§ Task prompt
Here the job is to transcribe the data exactly while omitting the images.

═════ Provided records ═════

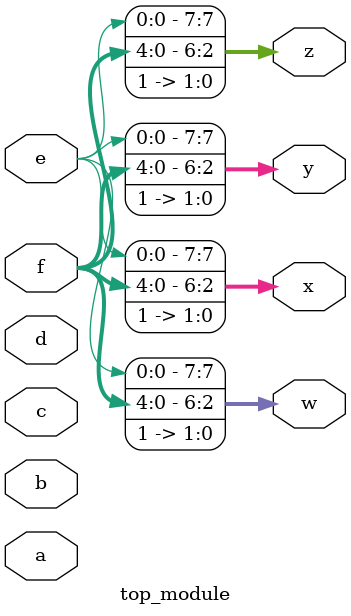
<source format=sv>
module top_module (
    input [4:0] a,
    input [4:0] b,
    input [4:0] c,
    input [4:0] d,
    input [4:0] e,
    input [4:0] f,
    output reg [7:0] w,
    output reg [7:0] x,
    output reg [7:0] y,
    output reg [7:0] z
);

    always @(*) begin
        w = {a[4:0], b[4:0], c[4:0], d[4:0], e[4:0], f[4:0], 2'b11};
        x = {a[4:0], b[4:0], c[4:0], d[4:0], e[4:0], f[4:0], 2'b11};
        y = {a[4:0], b[4:0], c[4:0], d[4:0], e[4:0], f[4:0], 2'b11};
        z = {a[4:0], b[4:0], c[4:0], d[4:0], e[4:0], f[4:0], 2'b11};
    end

endmodule

</source>
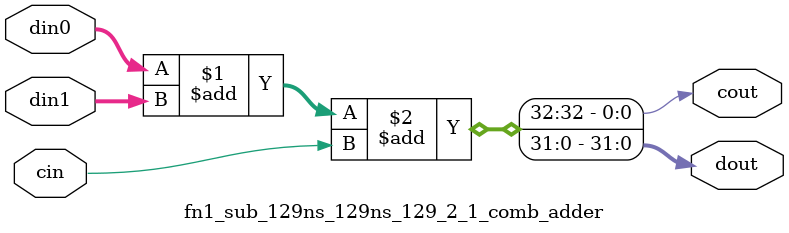
<source format=v>
`timescale 1 ns / 1 ps

module fn1_sub_129ns_129ns_129_2_1(clk, reset, ce, din0, din1, dout);
parameter ID         = 1;              // core ID, unused in RTL
parameter NUM_STAGE  = 2;
parameter din0_WIDTH = 129;   // data bitwidth
parameter din1_WIDTH = 129;   // 
parameter dout_WIDTH = 129;   // output bitwidth

// ---- input/output ports list here ----
input   clk;
input   reset;
input   ce;
input  [din0_WIDTH - 1 : 0] din0;
input  [din1_WIDTH - 1 : 0] din1;

output [dout_WIDTH - 1 : 0] dout;
//   

// wire for the primary inputs
wire [129 - 1 : 0] ain_s0 = din0;
wire [129 - 1 : 0] bin_s0 = ~din1;

// This AddSub module have totally 2 stages. For each stage the adder's width are:
// [64,65]
//  
//   

// Stage 1 logic
wire [64 - 1 : 0]    fas_s1;
wire                 facout_s1;
// 
reg  [65 - 1 : 0]    ain_s1;
reg  [65 - 1 : 0]    bin_s1;
reg  [64 - 1 : 0]    sum_s1;
reg                  carry_s1;
// 
//  
//  
// 
fn1_sub_129ns_129ns_129_2_1_comb_adder #(
    .N    ( 64 )
) u1 (
    .din0    ( ain_s0[64 - 1 : 0] ),
    .din1    ( bin_s0[64 - 1 : 0] ),
    .cin  ( 1'b1 ),
    .dout    ( fas_s1 ),
    .cout ( facout_s1 )
);

// 
always @ (posedge clk) begin
    if (ce) begin
        sum_s1   <= fas_s1;
        carry_s1 <= facout_s1;
    end
end

always @ (posedge clk) begin
    if (ce) begin
        ain_s1 <= ain_s0[129 - 1 : 64];
    end
end

always @ (posedge clk) begin
    if (ce) begin
        bin_s1 <= bin_s0[129 - 1 : 64];
    end
end
//  
//   

// Stage 2 logic
wire [65 - 1 : 0]    fas_s2;
wire                 facout_s2;
// 
// 
fn1_sub_129ns_129ns_129_2_1_comb_adder #(
    .N    ( 65 )
) u2 (
    .din0    ( ain_s1[65 - 1 : 0] ),
    .din1    ( bin_s1[65 - 1 : 0] ),
    .cin  ( carry_s1 ),
    .dout    ( fas_s2 ),
    .cout ( facout_s2 )
);

// 
assign dout = {fas_s2, sum_s1 };
//  
// 
endmodule

// small adder
module fn1_sub_129ns_129ns_129_2_1_comb_adder 
#(parameter
    N = 32
)(
    input  [N-1 : 0]    din0,
    input  [N-1 : 0]    din1,
    input  wire         cin,
    output [N-1 : 0]    dout,
    output wire         cout
);
assign {cout, dout} = din0 + din1 + cin;
endmodule
// 

</source>
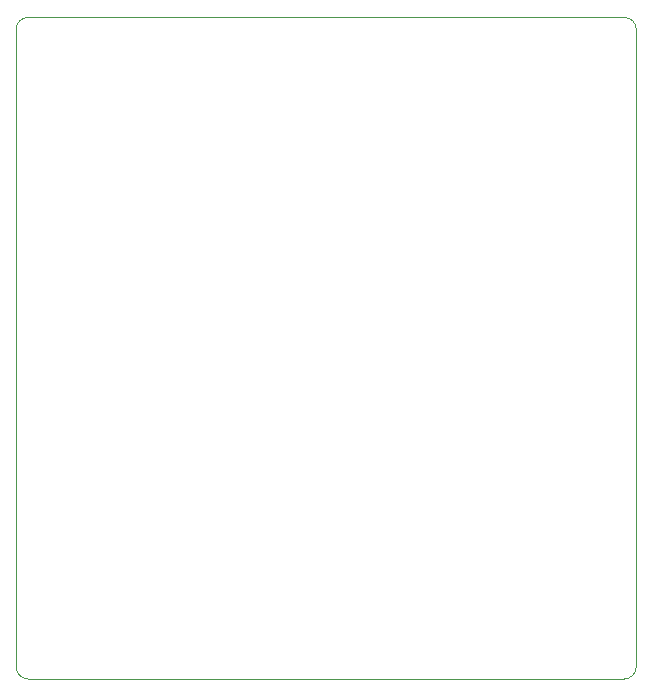
<source format=gbr>
%TF.GenerationSoftware,KiCad,Pcbnew,9.0.2*%
<<<<<<< HEAD
%TF.CreationDate,2025-06-18T19:59:33+02:00*%
=======
%TF.CreationDate,2025-06-17T18:04:30+02:00*%
>>>>>>> 2e23f7f8cb64151a60ec3d004f8241720292418e
%TF.ProjectId,Robobuoy-Sub-PSU-v2_1,526f626f-6275-46f7-992d-5375622d5053,2.0*%
%TF.SameCoordinates,Original*%
%TF.FileFunction,Profile,NP*%
%FSLAX46Y46*%
G04 Gerber Fmt 4.6, Leading zero omitted, Abs format (unit mm)*
<<<<<<< HEAD
G04 Created by KiCad (PCBNEW 9.0.2) date 2025-06-18 19:59:33*
=======
G04 Created by KiCad (PCBNEW 9.0.2) date 2025-06-17 18:04:30*
>>>>>>> 2e23f7f8cb64151a60ec3d004f8241720292418e
%MOMM*%
%LPD*%
G01*
G04 APERTURE LIST*
%TA.AperFunction,Profile*%
%ADD10C,0.100000*%
%TD*%
G04 APERTURE END LIST*
D10*
X-26000000Y-28000000D02*
G75*
G02*
X-27000000Y-27000000I0J1000000D01*
G01*
X25500000Y-27000000D02*
G75*
G02*
X24500000Y-28000000I-1000000J0D01*
G01*
X-26000000Y28000000D02*
X24500000Y28000000D01*
X-27000000Y27000000D02*
G75*
G02*
X-26000000Y28000000I1000000J0D01*
G01*
X24500000Y28000000D02*
G75*
G02*
X25500000Y27000000I0J-1000000D01*
G01*
X24500000Y-28000000D02*
X-26000000Y-28000000D01*
X-27000000Y-27000000D02*
X-27000000Y27000000D01*
X25500000Y27000000D02*
X25500000Y-27000000D01*
M02*

</source>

═════

§ Reply to the task
<source format=sv>
module top_module (
    input [4:0] a,
    input [4:0] b,
    input [4:0] c,
    input [4:0] d,
    input [4:0] e,
    input [4:0] f,
    output reg [7:0] w,
    output reg [7:0] x,
    output reg [7:0] y,
    output reg [7:0] z
);

    always @(*) begin
        w = {a[4:0], b[4:0], c[4:0], d[4:0], e[4:0], f[4:0], 2'b11};
        x = {a[4:0], b[4:0], c[4:0], d[4:0], e[4:0], f[4:0], 2'b11};
        y = {a[4:0], b[4:0], c[4:0], d[4:0], e[4:0], f[4:0], 2'b11};
        z = {a[4:0], b[4:0], c[4:0], d[4:0], e[4:0], f[4:0], 2'b11};
    end

endmodule

</source>
<source format=v>
`timescale 1 ns / 1 ps

module fn1_sub_129ns_129ns_129_2_1(clk, reset, ce, din0, din1, dout);
parameter ID         = 1;              // core ID, unused in RTL
parameter NUM_STAGE  = 2;
parameter din0_WIDTH = 129;   // data bitwidth
parameter din1_WIDTH = 129;   // 
parameter dout_WIDTH = 129;   // output bitwidth

// ---- input/output ports list here ----
input   clk;
input   reset;
input   ce;
input  [din0_WIDTH - 1 : 0] din0;
input  [din1_WIDTH - 1 : 0] din1;

output [dout_WIDTH - 1 : 0] dout;
//   

// wire for the primary inputs
wire [129 - 1 : 0] ain_s0 = din0;
wire [129 - 1 : 0] bin_s0 = ~din1;

// This AddSub module have totally 2 stages. For each stage the adder's width are:
// [64,65]
//  
//   

// Stage 1 logic
wire [64 - 1 : 0]    fas_s1;
wire                 facout_s1;
// 
reg  [65 - 1 : 0]    ain_s1;
reg  [65 - 1 : 0]    bin_s1;
reg  [64 - 1 : 0]    sum_s1;
reg                  carry_s1;
// 
//  
//  
// 
fn1_sub_129ns_129ns_129_2_1_comb_adder #(
    .N    ( 64 )
) u1 (
    .din0    ( ain_s0[64 - 1 : 0] ),
    .din1    ( bin_s0[64 - 1 : 0] ),
    .cin  ( 1'b1 ),
    .dout    ( fas_s1 ),
    .cout ( facout_s1 )
);

// 
always @ (posedge clk) begin
    if (ce) begin
        sum_s1   <= fas_s1;
        carry_s1 <= facout_s1;
    end
end

always @ (posedge clk) begin
    if (ce) begin
        ain_s1 <= ain_s0[129 - 1 : 64];
    end
end

always @ (posedge clk) begin
    if (ce) begin
        bin_s1 <= bin_s0[129 - 1 : 64];
    end
end
//  
//   

// Stage 2 logic
wire [65 - 1 : 0]    fas_s2;
wire                 facout_s2;
// 
// 
fn1_sub_129ns_129ns_129_2_1_comb_adder #(
    .N    ( 65 )
) u2 (
    .din0    ( ain_s1[65 - 1 : 0] ),
    .din1    ( bin_s1[65 - 1 : 0] ),
    .cin  ( carry_s1 ),
    .dout    ( fas_s2 ),
    .cout ( facout_s2 )
);

// 
assign dout = {fas_s2, sum_s1 };
//  
// 
endmodule

// small adder
module fn1_sub_129ns_129ns_129_2_1_comb_adder 
#(parameter
    N = 32
)(
    input  [N-1 : 0]    din0,
    input  [N-1 : 0]    din1,
    input  wire         cin,
    output [N-1 : 0]    dout,
    output wire         cout
);
assign {cout, dout} = din0 + din1 + cin;
endmodule
// 

</source>
<source format=gbr>
%TF.GenerationSoftware,KiCad,Pcbnew,9.0.2*%
<<<<<<< HEAD
%TF.CreationDate,2025-06-18T19:59:33+02:00*%
=======
%TF.CreationDate,2025-06-17T18:04:30+02:00*%
>>>>>>> 2e23f7f8cb64151a60ec3d004f8241720292418e
%TF.ProjectId,Robobuoy-Sub-PSU-v2_1,526f626f-6275-46f7-992d-5375622d5053,2.0*%
%TF.SameCoordinates,Original*%
%TF.FileFunction,Profile,NP*%
%FSLAX46Y46*%
G04 Gerber Fmt 4.6, Leading zero omitted, Abs format (unit mm)*
<<<<<<< HEAD
G04 Created by KiCad (PCBNEW 9.0.2) date 2025-06-18 19:59:33*
=======
G04 Created by KiCad (PCBNEW 9.0.2) date 2025-06-17 18:04:30*
>>>>>>> 2e23f7f8cb64151a60ec3d004f8241720292418e
%MOMM*%
%LPD*%
G01*
G04 APERTURE LIST*
%TA.AperFunction,Profile*%
%ADD10C,0.100000*%
%TD*%
G04 APERTURE END LIST*
D10*
X-26000000Y-28000000D02*
G75*
G02*
X-27000000Y-27000000I0J1000000D01*
G01*
X25500000Y-27000000D02*
G75*
G02*
X24500000Y-28000000I-1000000J0D01*
G01*
X-26000000Y28000000D02*
X24500000Y28000000D01*
X-27000000Y27000000D02*
G75*
G02*
X-26000000Y28000000I1000000J0D01*
G01*
X24500000Y28000000D02*
G75*
G02*
X25500000Y27000000I0J-1000000D01*
G01*
X24500000Y-28000000D02*
X-26000000Y-28000000D01*
X-27000000Y-27000000D02*
X-27000000Y27000000D01*
X25500000Y27000000D02*
X25500000Y-27000000D01*
M02*

</source>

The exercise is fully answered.